I also like to cook. M is a much, much better cook than I am, but she says I am more of a chef than she is. She says that because I don't measure and the dishes I make are generally just made up on the fly. The garden is a hobby as is following Flight Radar 24. As my friends Justin Pannell and Josh Donnan would say, it's relaxing to be focused on MEM shortly after midnight and watch the FedEx planes come in.
Those are all hobbies that I've had more than a passing interest in over the years, but I have one hobby that is relatively new. It actually grabbed my attention about 13 months ago.
Last April M and I were at her sister Paula and her husband Mike's cabin in Mountain View, Arkansas to watch the total solar eclipse, which by the way was spectacular. Their home is at the end of a dirt road, off a dirt road. You don't get there by accident. Anyway, one morning, Mike and I were sitting on the front porch talking, drinking our coffee, and he showed me an app on his phone called Merlin, which was created by the Orinthology Department at Cornell University. After installing it, you activate and at your leisure hit "Sound ID", and it listens for birds in the area you are occupying. I like birds, my dad was a bird watcher, so I installed it. Once on, sitting there on top of a ridge in Stone County, Arkansas, the first bird it identified was a Mourning Dove. It quickly identified several other birds whose songs we could hear. I was hooked.
Since the app is on my phone, I've "bird-listened" in Arkansas, Alabama, Georgia, South Carolina and Florida. In the 13 months since I first registered the mourning dove, I have heard 81 different species of birds! I mean 81! I'm not sure a year ago I could have named 81 different species.
When we were on Hilton Head Island last month I heard herons and egrets, birds not normally heard in and around Tuscumbia. One day while we were on the island, I drove alone to the Hilton Head Forest Preserve and then to Pinckney Island with the express intent of listening to birds! Seriously, can you believe that. One morning last fall we were at Jonathan and Lea Snell's and I heard and saw an osprey. I was almost as excited about that as I was Lea's shrimp and grits.
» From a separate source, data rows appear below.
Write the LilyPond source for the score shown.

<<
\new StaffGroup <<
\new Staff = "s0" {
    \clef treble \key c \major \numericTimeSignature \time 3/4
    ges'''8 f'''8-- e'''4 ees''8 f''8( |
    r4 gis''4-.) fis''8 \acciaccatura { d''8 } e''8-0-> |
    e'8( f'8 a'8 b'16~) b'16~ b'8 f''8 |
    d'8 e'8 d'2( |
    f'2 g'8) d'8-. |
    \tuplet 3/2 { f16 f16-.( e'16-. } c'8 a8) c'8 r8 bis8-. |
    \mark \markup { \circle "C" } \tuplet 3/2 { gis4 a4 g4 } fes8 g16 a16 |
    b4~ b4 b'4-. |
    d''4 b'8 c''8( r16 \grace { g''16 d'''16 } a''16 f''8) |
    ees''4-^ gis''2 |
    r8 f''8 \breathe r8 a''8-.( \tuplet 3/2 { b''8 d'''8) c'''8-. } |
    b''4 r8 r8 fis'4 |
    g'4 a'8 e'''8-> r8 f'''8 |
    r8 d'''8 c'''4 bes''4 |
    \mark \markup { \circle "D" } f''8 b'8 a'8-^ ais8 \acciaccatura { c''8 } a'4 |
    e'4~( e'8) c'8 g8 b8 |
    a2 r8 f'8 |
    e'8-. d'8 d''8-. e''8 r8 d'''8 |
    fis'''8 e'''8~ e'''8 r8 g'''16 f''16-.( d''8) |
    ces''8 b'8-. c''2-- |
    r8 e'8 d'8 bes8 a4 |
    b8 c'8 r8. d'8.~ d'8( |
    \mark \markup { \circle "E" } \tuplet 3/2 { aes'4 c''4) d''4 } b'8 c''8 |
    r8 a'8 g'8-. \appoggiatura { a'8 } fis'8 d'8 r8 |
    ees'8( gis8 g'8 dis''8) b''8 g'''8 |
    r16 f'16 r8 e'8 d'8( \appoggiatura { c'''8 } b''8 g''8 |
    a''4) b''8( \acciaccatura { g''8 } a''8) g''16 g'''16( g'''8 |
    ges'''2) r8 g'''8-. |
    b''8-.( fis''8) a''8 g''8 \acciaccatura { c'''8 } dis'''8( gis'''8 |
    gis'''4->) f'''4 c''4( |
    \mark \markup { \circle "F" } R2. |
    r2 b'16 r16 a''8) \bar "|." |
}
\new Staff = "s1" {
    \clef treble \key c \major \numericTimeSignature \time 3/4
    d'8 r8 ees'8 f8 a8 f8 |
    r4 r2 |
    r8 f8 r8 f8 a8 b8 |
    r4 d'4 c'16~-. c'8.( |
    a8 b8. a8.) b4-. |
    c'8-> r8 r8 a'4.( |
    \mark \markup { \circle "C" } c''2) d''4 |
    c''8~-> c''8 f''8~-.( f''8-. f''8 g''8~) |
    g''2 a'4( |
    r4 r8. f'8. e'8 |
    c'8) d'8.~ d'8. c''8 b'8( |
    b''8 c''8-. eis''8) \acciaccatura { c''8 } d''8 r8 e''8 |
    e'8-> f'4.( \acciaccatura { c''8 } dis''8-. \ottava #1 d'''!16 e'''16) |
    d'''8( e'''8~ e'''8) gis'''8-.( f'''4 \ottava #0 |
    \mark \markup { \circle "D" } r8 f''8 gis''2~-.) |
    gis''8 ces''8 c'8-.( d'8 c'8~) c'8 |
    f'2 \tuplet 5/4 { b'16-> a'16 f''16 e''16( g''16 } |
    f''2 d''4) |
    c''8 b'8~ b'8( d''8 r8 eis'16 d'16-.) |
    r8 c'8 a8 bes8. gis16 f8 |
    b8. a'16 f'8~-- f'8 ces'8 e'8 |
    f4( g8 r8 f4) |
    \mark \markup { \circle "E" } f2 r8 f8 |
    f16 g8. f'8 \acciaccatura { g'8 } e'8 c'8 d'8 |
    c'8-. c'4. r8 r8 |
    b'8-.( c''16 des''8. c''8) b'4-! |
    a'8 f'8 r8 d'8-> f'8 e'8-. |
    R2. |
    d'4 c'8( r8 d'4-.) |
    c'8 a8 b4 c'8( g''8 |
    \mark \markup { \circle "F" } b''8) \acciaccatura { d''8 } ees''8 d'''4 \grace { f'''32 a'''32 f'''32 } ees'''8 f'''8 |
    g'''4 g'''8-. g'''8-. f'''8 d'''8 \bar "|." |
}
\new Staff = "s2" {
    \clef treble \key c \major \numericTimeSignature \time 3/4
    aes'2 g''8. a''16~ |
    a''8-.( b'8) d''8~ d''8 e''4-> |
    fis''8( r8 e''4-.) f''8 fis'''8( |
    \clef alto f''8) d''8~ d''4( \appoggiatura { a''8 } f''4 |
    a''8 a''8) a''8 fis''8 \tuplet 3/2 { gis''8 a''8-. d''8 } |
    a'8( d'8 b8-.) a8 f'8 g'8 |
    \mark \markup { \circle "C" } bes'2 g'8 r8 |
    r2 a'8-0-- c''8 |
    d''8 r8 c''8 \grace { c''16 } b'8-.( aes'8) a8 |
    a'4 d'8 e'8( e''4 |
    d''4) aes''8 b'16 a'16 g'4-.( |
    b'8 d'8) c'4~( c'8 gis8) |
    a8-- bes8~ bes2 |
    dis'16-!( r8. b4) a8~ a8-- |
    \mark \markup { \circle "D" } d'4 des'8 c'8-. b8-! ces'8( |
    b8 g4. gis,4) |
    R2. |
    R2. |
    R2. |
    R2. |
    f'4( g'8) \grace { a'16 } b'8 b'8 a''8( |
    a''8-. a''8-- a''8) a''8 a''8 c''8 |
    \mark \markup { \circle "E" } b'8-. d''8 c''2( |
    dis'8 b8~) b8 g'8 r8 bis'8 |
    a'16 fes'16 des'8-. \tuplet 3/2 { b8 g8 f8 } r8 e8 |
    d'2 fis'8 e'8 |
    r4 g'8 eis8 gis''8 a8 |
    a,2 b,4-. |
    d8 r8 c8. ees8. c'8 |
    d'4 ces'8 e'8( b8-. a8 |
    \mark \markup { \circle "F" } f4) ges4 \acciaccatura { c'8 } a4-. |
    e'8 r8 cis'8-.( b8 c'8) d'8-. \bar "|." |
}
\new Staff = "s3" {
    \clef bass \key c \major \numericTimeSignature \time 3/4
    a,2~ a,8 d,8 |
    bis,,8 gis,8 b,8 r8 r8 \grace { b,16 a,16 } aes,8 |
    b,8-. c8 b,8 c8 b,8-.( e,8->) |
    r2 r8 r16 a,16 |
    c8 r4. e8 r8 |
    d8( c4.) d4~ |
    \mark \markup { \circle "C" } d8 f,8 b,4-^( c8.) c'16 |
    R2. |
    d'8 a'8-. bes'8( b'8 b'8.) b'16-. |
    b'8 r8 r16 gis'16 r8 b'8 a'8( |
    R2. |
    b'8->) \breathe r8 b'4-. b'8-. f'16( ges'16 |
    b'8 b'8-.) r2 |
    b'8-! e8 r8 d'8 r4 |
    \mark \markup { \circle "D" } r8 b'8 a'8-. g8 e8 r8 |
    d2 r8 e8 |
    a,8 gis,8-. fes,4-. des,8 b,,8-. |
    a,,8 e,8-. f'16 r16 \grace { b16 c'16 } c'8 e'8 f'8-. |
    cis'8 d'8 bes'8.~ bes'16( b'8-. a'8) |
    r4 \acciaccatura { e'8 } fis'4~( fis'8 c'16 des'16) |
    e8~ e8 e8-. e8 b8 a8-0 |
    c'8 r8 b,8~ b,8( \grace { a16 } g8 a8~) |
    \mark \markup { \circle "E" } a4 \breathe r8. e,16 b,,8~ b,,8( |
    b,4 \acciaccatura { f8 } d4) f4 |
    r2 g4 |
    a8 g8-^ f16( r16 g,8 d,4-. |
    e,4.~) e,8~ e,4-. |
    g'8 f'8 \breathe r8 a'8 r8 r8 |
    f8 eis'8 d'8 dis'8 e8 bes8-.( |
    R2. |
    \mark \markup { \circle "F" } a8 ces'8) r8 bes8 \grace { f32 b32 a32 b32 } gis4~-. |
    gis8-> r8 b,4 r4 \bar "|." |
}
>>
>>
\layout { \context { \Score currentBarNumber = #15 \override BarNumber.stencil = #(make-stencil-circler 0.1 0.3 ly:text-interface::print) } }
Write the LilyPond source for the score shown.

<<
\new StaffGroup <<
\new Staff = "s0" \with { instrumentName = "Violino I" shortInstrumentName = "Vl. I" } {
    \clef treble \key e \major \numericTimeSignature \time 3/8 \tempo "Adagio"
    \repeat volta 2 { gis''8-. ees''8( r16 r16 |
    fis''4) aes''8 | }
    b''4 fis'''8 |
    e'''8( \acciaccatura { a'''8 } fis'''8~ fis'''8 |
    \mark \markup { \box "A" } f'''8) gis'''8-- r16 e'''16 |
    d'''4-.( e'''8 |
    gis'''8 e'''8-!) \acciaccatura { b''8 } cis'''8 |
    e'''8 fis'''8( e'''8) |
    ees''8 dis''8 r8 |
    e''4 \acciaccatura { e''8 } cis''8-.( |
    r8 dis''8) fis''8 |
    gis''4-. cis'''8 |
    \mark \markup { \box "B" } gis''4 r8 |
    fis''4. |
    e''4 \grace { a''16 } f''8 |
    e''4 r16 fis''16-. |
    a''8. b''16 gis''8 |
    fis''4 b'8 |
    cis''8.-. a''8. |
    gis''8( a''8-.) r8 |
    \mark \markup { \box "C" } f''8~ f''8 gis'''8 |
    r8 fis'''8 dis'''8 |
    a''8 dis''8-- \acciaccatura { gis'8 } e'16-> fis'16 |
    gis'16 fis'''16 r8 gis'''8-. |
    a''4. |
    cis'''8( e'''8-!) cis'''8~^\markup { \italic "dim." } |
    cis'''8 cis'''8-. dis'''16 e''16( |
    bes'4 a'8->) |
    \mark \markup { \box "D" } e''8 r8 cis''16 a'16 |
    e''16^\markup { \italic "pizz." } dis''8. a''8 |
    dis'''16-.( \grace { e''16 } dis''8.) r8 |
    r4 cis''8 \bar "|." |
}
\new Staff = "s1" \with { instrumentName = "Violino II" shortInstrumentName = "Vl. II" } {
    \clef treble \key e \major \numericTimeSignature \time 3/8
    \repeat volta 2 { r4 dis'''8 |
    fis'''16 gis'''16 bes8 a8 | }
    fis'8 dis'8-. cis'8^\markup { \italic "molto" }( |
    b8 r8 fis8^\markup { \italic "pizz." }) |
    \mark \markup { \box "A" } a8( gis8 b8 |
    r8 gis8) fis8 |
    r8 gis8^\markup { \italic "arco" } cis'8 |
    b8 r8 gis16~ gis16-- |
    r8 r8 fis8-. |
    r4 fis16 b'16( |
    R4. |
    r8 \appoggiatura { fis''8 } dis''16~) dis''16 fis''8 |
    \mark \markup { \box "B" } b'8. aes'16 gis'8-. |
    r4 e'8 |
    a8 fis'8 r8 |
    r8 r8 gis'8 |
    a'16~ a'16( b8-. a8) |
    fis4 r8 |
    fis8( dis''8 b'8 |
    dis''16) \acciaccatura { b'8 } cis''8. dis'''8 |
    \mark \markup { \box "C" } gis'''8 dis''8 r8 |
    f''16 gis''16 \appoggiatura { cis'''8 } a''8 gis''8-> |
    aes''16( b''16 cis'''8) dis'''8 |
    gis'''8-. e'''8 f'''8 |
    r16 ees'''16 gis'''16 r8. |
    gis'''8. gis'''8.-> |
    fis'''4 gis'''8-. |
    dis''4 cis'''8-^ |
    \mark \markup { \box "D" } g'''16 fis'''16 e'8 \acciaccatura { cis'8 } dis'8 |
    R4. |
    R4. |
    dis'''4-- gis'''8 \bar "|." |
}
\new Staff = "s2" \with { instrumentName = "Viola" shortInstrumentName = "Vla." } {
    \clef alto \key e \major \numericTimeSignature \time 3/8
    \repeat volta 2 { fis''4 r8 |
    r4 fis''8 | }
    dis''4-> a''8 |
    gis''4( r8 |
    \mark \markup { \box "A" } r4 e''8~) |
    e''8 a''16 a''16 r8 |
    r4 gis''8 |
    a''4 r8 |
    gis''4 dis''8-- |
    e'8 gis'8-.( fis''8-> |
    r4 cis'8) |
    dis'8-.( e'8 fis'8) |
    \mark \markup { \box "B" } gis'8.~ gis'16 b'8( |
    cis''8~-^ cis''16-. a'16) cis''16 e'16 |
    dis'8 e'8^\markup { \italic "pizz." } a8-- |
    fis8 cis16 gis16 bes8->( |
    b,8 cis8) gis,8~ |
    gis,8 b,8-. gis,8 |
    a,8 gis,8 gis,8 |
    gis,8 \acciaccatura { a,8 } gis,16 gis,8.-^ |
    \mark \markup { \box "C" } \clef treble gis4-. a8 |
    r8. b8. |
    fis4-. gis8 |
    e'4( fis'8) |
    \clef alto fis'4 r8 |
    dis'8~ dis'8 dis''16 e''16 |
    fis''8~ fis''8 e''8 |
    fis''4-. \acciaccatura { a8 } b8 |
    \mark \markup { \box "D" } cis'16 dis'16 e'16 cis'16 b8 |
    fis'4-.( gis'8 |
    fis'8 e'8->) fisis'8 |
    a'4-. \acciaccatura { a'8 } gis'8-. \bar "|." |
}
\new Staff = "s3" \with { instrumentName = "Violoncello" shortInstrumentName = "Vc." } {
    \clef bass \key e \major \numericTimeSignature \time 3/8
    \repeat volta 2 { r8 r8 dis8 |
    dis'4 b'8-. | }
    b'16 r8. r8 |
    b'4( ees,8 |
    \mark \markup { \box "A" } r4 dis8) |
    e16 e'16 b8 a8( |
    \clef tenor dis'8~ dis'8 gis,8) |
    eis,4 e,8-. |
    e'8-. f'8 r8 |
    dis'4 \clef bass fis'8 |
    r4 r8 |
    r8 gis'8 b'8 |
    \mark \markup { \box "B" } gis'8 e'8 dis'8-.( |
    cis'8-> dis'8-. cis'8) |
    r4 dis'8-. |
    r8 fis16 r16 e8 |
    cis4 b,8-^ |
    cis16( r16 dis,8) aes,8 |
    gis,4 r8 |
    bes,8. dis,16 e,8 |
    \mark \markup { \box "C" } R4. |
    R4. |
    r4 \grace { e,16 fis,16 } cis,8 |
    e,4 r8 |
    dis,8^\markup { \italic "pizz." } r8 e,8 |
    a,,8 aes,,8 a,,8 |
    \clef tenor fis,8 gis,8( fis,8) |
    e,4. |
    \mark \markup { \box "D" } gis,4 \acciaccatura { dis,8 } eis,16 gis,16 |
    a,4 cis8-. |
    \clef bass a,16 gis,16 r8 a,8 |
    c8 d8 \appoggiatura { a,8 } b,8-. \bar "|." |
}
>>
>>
One day last week, a day it wasn't raining, I was on our back deck with my coffee and my phone. It was about 7.30 in the morning or so and the birds were singing, so I turned Merlin on. When I went inside about an hour and a half later, Merlin had identified 20 different species, including two I hadn't heard before, the eastern meadowlark and the rose-breasted grosbeak! I am not exaggerating too much when I say that excited me more than the Cardinals sweeping the Mets in a doubleheader.
Sure, there are some birds easy to identify, the mourning dove with its distinctive "cooing" sound, the crow or blue jay, or the hooting of an owl. I never thought in my wildest dreams I could instantly identify a northern cardinal, or a Carolina wren, or tufted titmouse by their sound. But I can now.
In case you are wondering, Merlin has over 1,300 birds in their data base, so I have a lot of listening to do. So I'll be on the back deck a lot, just listening to the birds, hoping for something new. If you're in the neighborhood stop by, I'm sure I'll have some coffee ready, and we can enjoy God's gift of birds together.
Have a wonderful Monday and be nice to each other.